*QUOTED TEXT*:

For some reason, I am fated to have difficulty with that.  And I had thought one of the smaller entries on the plus side, of the ledger I use when figuring whether the move was good or not, was the easy availability of the dip I like.

Apparently, it is not to be.

I guess I’m just wondering why that is.

What is wrong with me?

Seriously.

This is not a rhetorical question.  I really am wondering.  Although I suspect I probably ought to close this post to comments before asking!

Oh, well.  I’ll take my chances.

If you happen to know me and feel you have the answer to this question, perhaps you can either be kind or email me separately.

The reason I ask is because of the nonsense yesterday.

I went out to run some errands and look for a few remaining Christmas presents.

Everything was going so well.

Even though I didn’t find everything for which I was searching, the sun was shining, traffic was light, I was hitting the stores in a smooth and logical order.

I got to Radio Shack and, with the aid of an extremely cheerful and knowledgeable and helpful clerk—something that has become less the norm at Radio Shack than it was in the days when people were building their own crystal radio sets—anyway, with her help, I found the proper components to make an extension cord to the corded headset I like to use with my phone.  Now, I will be able to sit on a comfortable chair in my office for any lengthy conversations rather than be stuck at the desk.

I know, I know.  Bluetooth, etc.  But, I like corded phones.  The sound is better!  I also like having my hands free when I talk.  So I needed a longer cord.

And I found it!

And I paid for it.

And I went on to the next store.

Where I no longer had my wallet.

And so. . .

You know what happened then.  Rifling my purse.  Searching the car.  Calling the Radio Shack.  Back-tracking.  Searching the car.  Rifling my purse.

Eventually, I went galumphing home, certain that I was now going to have to cancel all my credit cards, replace my license, my union cards, my insurance cards.  Everything.

I did, however, ask the MotH* to check the car for me, yet again.

Naturally, he found the wallet.  Just sitting on the floor beside the driver’s seat.

Where I had looked at it, dead in the eye, at least four times!!!

I don’t usually think of myself as being given to panic.  Having extremely poor vision and being very unobservant, yes.  Panic, not so much.

I even remember seeing the black shape there.  I suppose it registered on my brain as the little handle you use to adjust the seat.

Which, in my car, is not black.

So, you know, I ask myself.  What is wrong with me?

But I’ll tell you one thing that isn’t wrong with me.  I am not missing my wallet!  My mind, yes.  But not my wallet.

Whew.

 


* MotH = Man of the House

Where, oh, where

Do the coots go in the summer?

That’s what I’m wondering today.

You see, the coots came back yesterday.

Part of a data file
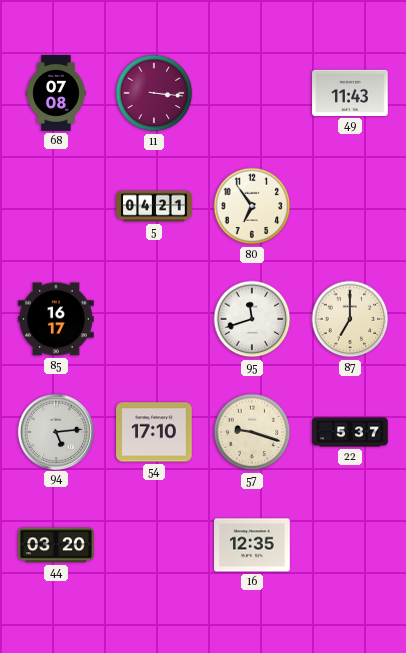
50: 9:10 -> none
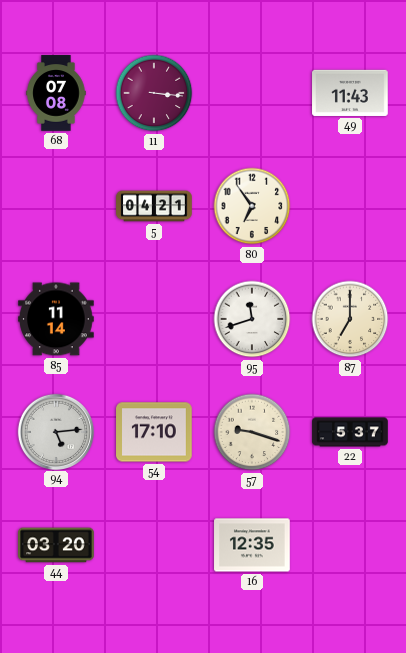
85: 16:17 -> 11:14
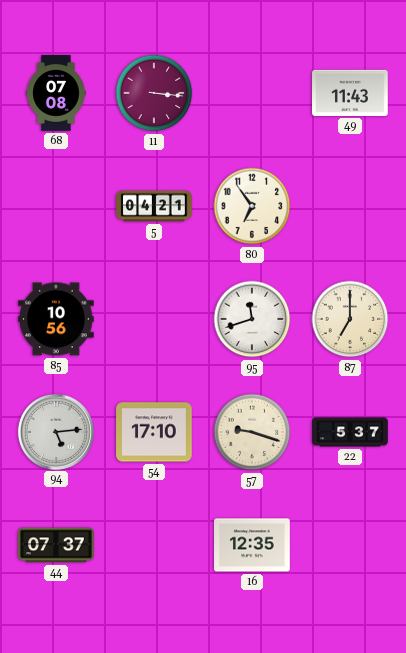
85: 11:14 -> 10:56
44: 03:20 -> 07:37
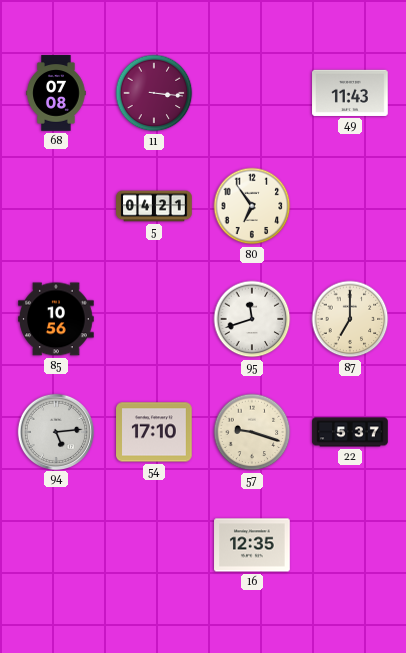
44: 07:37 -> none
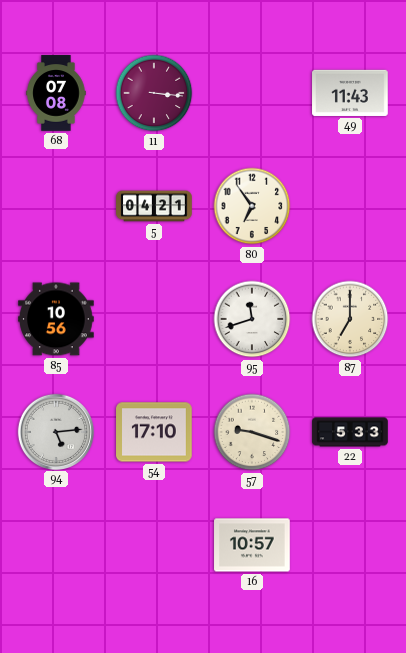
22: 5:37 -> 5:33
16: 12:35 -> 10:57
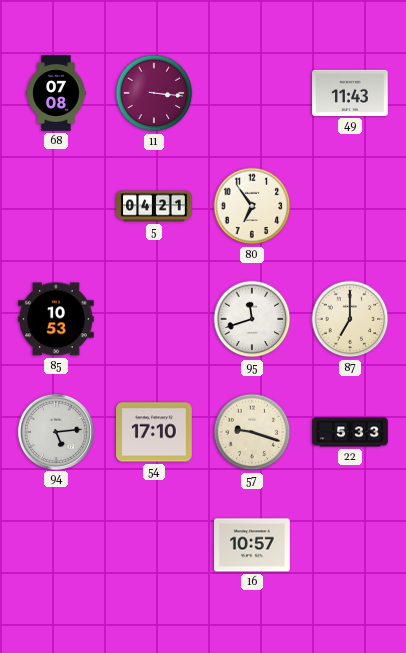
85: 10:56 -> 10:53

*PARTS OF THE EXERCISE*:
#1 In the wallet post, where did the MotH find the wallet?
#2 Rewrite the clock-change lines from the entries as a numbered list. Leave out the pictures.

*SOLUTIONS BY TASK*:
#1 On the floor beside the driver's seat.

#2
1. 50: 9:10 -> none
2. 85: 16:17 -> 11:14
3. 85: 11:14 -> 10:56
4. 44: 03:20 -> 07:37
5. 44: 07:37 -> none
6. 22: 5:37 -> 5:33
7. 16: 12:35 -> 10:57
8. 85: 10:56 -> 10:53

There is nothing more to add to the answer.